Earth reflects sunlight just like all the other planets, moons, comets and asteroids in the solar system. Shut off the sun, and they'd all go dark. Thanks to clouds, water and ice, our planet reflects about 30% of the light it receives from the sun. Mars is much darker, returning only 16%, while the moon is stingier yet, with a reflectivity of just 12%.
Astronomers describe a body's reflective power by its albedo (al-BEE-doh), the fraction of the light it reflects. Pure black has an albedo of zero (0.00) — it doesn't reflect ANY light. Pure white has an albedo of one (1.00) because it reflects 100% of sunlight. Earth reflects 30%, so its albedo is 0.30. Cloud-covered Venus has the highest albedo of any planet at 0.85, with Mercury the least reflective at 0.12. A typical comet nucleus has an albedo of 0.04 — equal to charcoal!
One way astronomers measure the Earth's albedo is to look at the moon. When it's a crescent, we'll often see the moon's entire outline. The bright part is illuminated by the sun, with the remainder dimly lit by light reflecting from the Earth. Leonardo da Vinci was the first to call attention to this earthlight, the reason's it's sometimes called the Da Vinci Glow.
He correctly described it as sunlight reflected from the dayside of the Earth onto the night (dark) portion of the moon. Much of it is absorbed by the moon's dark soil and rocks, but a small portion bounces back to our eyes. Earthshine is brightest when the moon is an evening or morning crescent. Seen from the moon at those times, the Earth is nearly full and shines brightly just like the full moon does in our sky.
If clouds suddenly covered the entire planet, the way they do at Venus, Earth would reflect a lot more light, and the earthshine would brighten significantly. Maybe even enough to spot the difference without optical aid. Likewise, the earth-lit portion would dim if all the clouds just as suddenly disappeared. But there's no need for such drastic measures to detect changes in Earth's reflectivity.
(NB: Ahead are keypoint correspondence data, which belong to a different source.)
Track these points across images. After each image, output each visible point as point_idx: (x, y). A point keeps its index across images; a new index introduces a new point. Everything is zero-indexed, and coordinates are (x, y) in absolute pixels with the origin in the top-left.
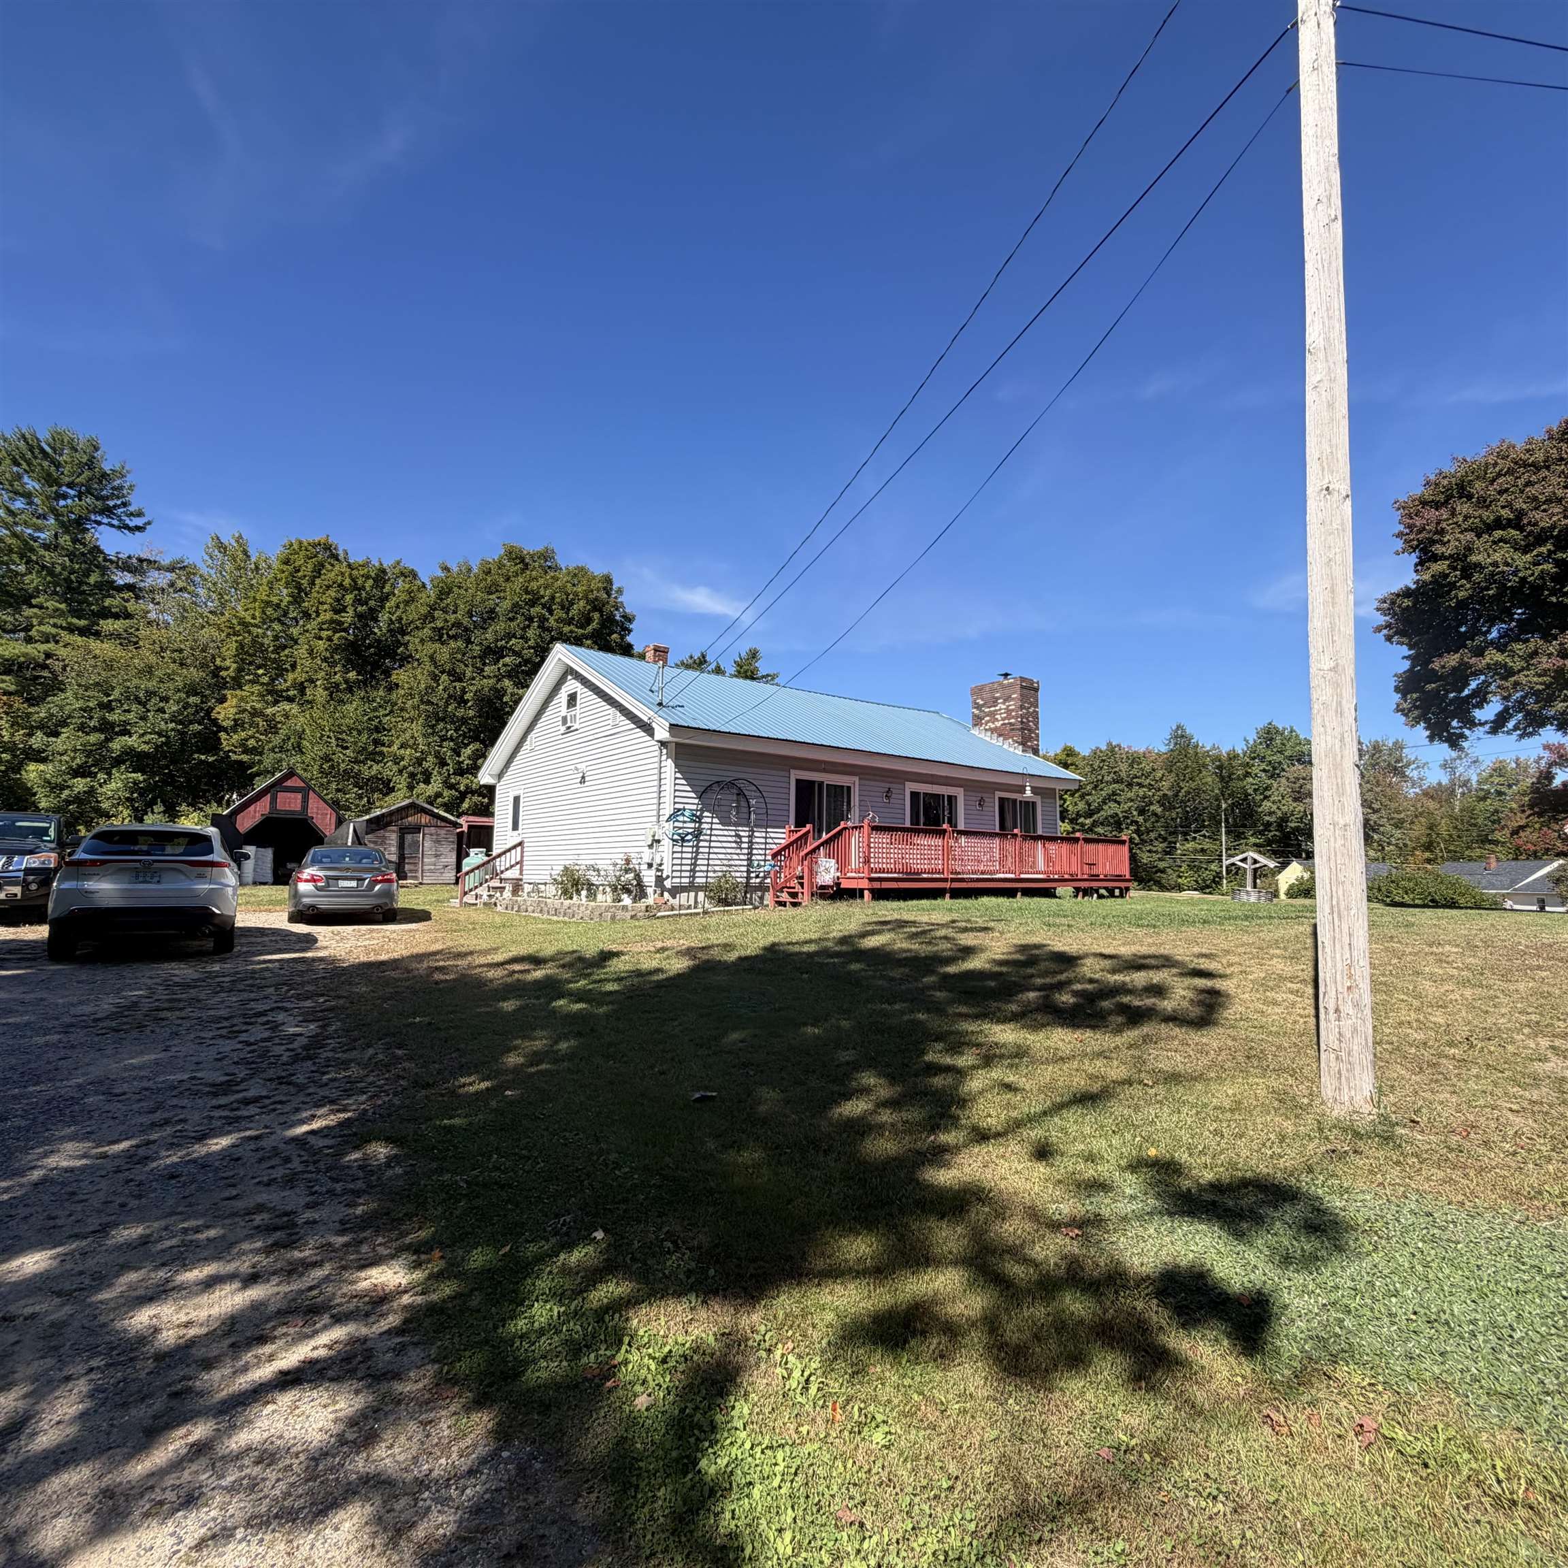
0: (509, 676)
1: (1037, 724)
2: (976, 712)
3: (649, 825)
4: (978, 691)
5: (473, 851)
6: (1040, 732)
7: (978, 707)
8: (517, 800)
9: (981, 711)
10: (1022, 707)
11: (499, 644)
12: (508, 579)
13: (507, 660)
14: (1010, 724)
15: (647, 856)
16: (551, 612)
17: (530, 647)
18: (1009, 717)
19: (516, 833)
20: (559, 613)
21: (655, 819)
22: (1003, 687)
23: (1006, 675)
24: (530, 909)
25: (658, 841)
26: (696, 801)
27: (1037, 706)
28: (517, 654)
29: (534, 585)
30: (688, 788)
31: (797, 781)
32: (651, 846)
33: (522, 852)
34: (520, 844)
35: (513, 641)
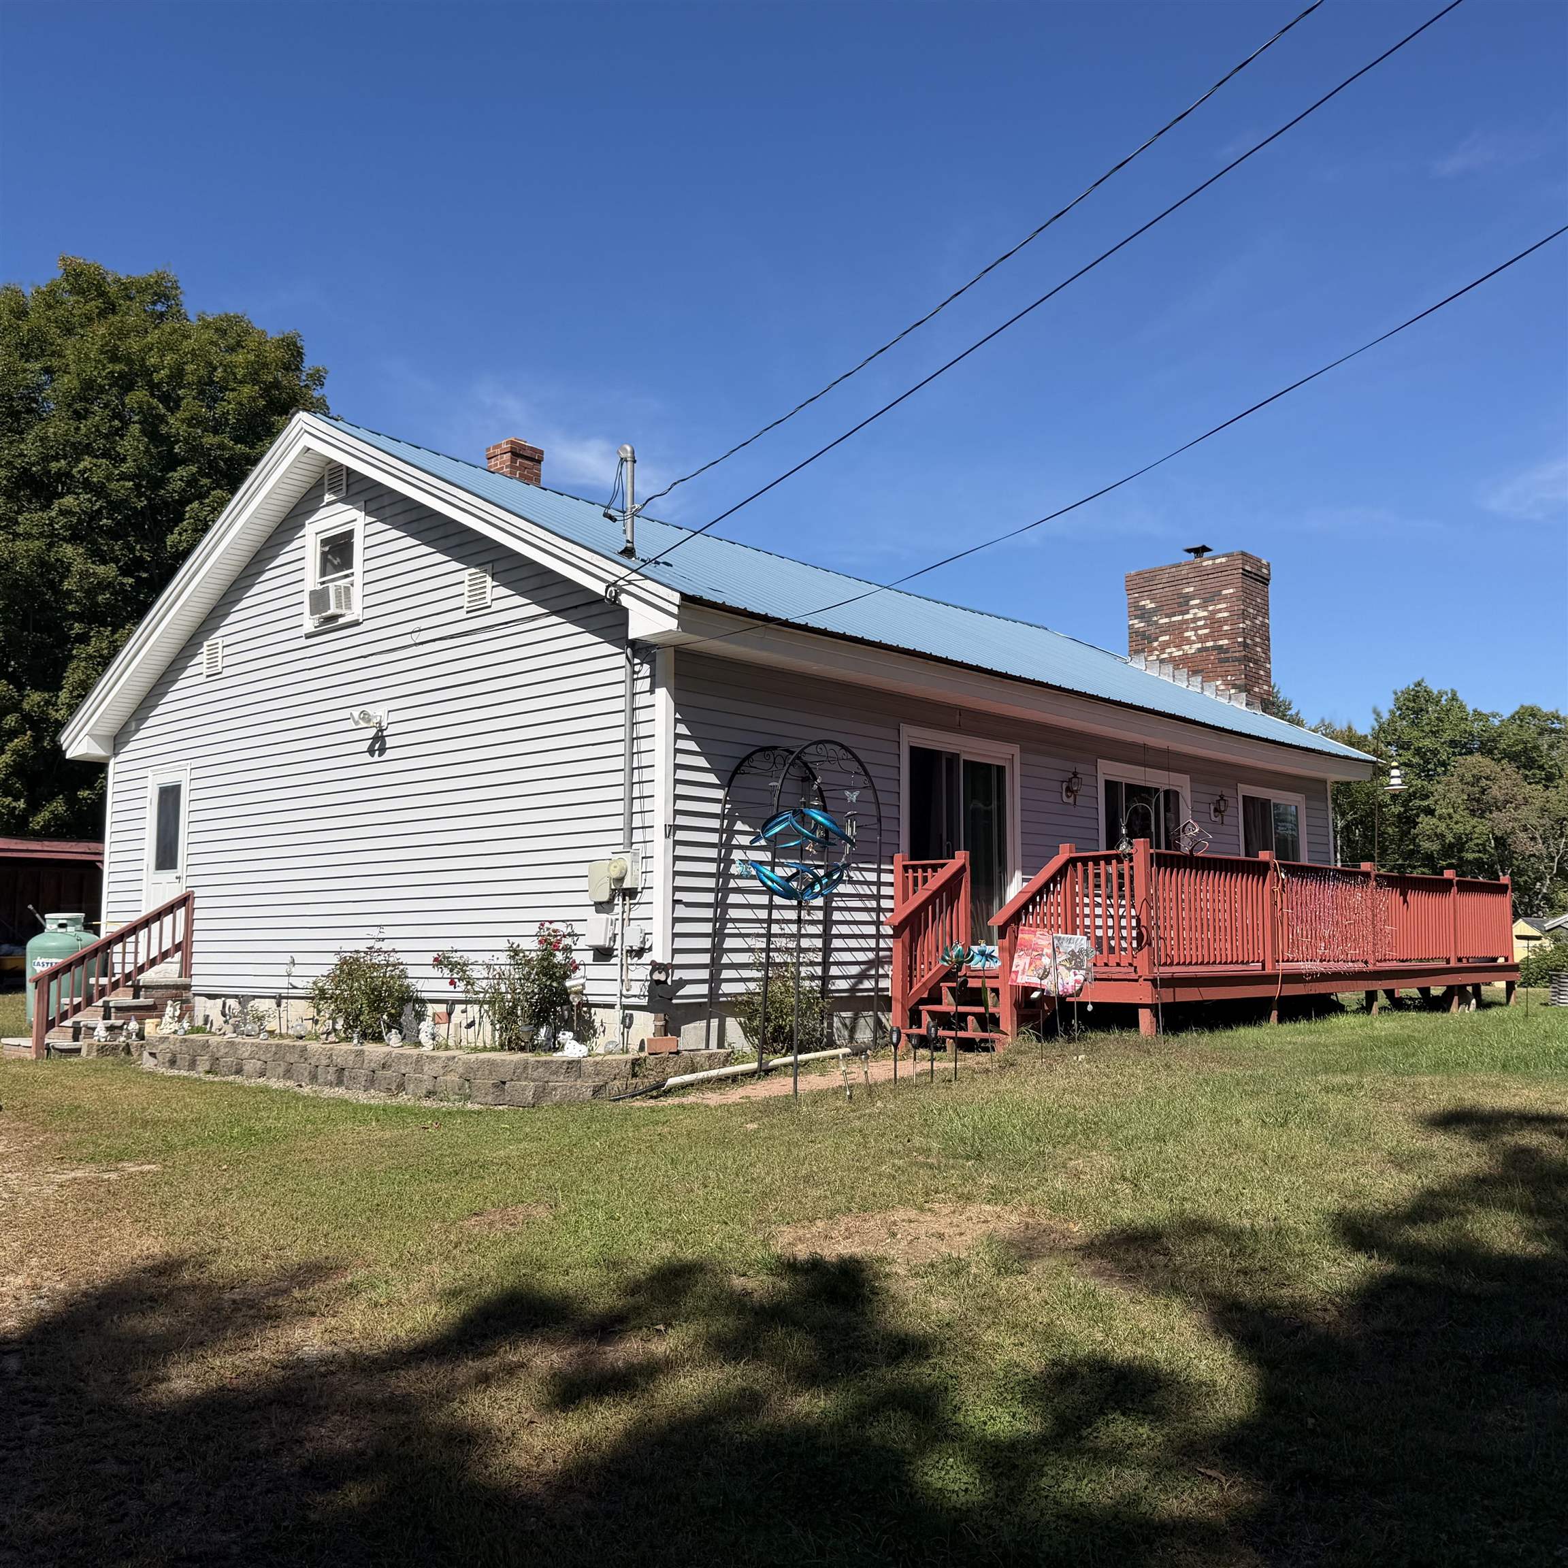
0: (74, 538)
1: (1266, 650)
2: (1138, 624)
3: (605, 853)
4: (1141, 583)
5: (52, 920)
6: (1273, 666)
7: (1143, 614)
8: (169, 798)
9: (1149, 622)
10: (1244, 615)
11: (54, 466)
12: (69, 331)
13: (69, 501)
14: (1220, 648)
15: (596, 929)
16: (172, 402)
17: (123, 477)
18: (1215, 633)
19: (168, 875)
20: (190, 404)
21: (619, 837)
22: (1204, 574)
23: (1200, 551)
24: (249, 1067)
25: (631, 893)
26: (720, 794)
27: (1266, 615)
28: (98, 490)
29: (133, 345)
30: (702, 762)
31: (914, 751)
32: (603, 907)
33: (189, 922)
34: (185, 901)
35: (86, 463)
A team of astronomers at Big Bear Solar Observatory in California used advanced light-measuring techniques to precisely measure changes in the intensity of the earthshine over a period of 20 years from 1997-2017. Fluctuations in brightness related to the seasons or during particular nights averaged out. They also found no correlation between solar activity and albedo during the two solar cycles that elapsed during the time.
What they did find was a steady decline in Earth's brightness — a fading planet. Paired with data from the CERES satellite, which measures the Earth's reflectance from orbit, the team attributed the cause to the warming of the eastern Pacific tropical areas, which in turn reduced cloud cover . . . and Earth's albedo. Something called the Pacific Decadal Oscillation (PDO), an El Niño-like climate pattern over the Pacific related to ocean temperatures, may also play into the disappearance of clouds.
Who knew that something so simple and beautiful as the ghostly light of the earth-lit moon could serve as a bellwether of planet-wide changes? If you'd like to learn more, peruse the team's scientific paper. It's technical, but I think you'll glean some fascinating tidbits from it.
You can also make your own earthshine observations starting this week. The 2-day-old lunar crescent returns at dusk very low in the southwestern sky on Friday, Oct. 8 about 25° (a little more than two fists) to the lower right of Venus. On Saturday evening, the moon will be in conjunction with the planet. Not only will you get to relish a close, celestial pairing, but it will make for an ideal opportunity to study the earthshine with both the naked eye and binoculars.